Instructions for the task ::
Return the lines below exactly, from the first line to the line that contains "Links tag_asset_group(id, asset_group_id)". Leave out pictures.

Data for this exercise ::
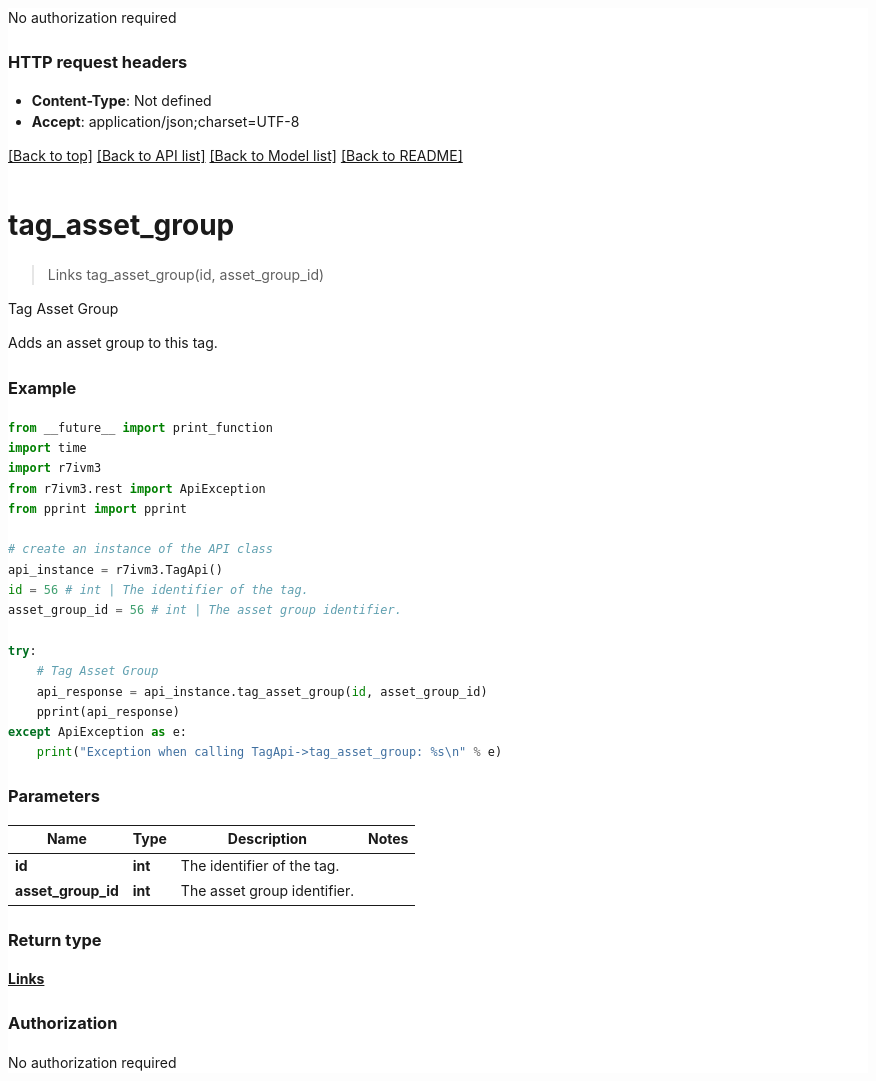 No authorization required

### HTTP request headers

 - **Content-Type**: Not defined
 - **Accept**: application/json;charset=UTF-8

[[Back to top]](#) [[Back to API list]](../README.md#documentation-for-api-endpoints) [[Back to Model list]](../README.md#documentation-for-models) [[Back to README]](../README.md)

# **tag_asset_group**
> Links tag_asset_group(id, asset_group_id)

Tag Asset Group

Adds an asset group to this tag.

### Example
```python
from __future__ import print_function
import time
import r7ivm3
from r7ivm3.rest import ApiException
from pprint import pprint

# create an instance of the API class
api_instance = r7ivm3.TagApi()
id = 56 # int | The identifier of the tag.
asset_group_id = 56 # int | The asset group identifier.

try:
    # Tag Asset Group
    api_response = api_instance.tag_asset_group(id, asset_group_id)
    pprint(api_response)
except ApiException as e:
    print("Exception when calling TagApi->tag_asset_group: %s\n" % e)
```

### Parameters

Name | Type | Description  | Notes
------------- | ------------- | ------------- | -------------
 **id** | **int**| The identifier of the tag. | 
 **asset_group_id** | **int**| The asset group identifier. | 

### Return type

[**Links**](Links.md)

### Authorization

No authorization required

Result below ::
 No authorization required

### HTTP request headers

 - **Content-Type**: Not defined
 - **Accept**: application/json;charset=UTF-8

[[Back to top]](#) [[Back to API list]](../README.md#documentation-for-api-endpoints) [[Back to Model list]](../README.md#documentation-for-models) [[Back to README]](../README.md)

# **tag_asset_group**
> Links tag_asset_group(id, asset_group_id)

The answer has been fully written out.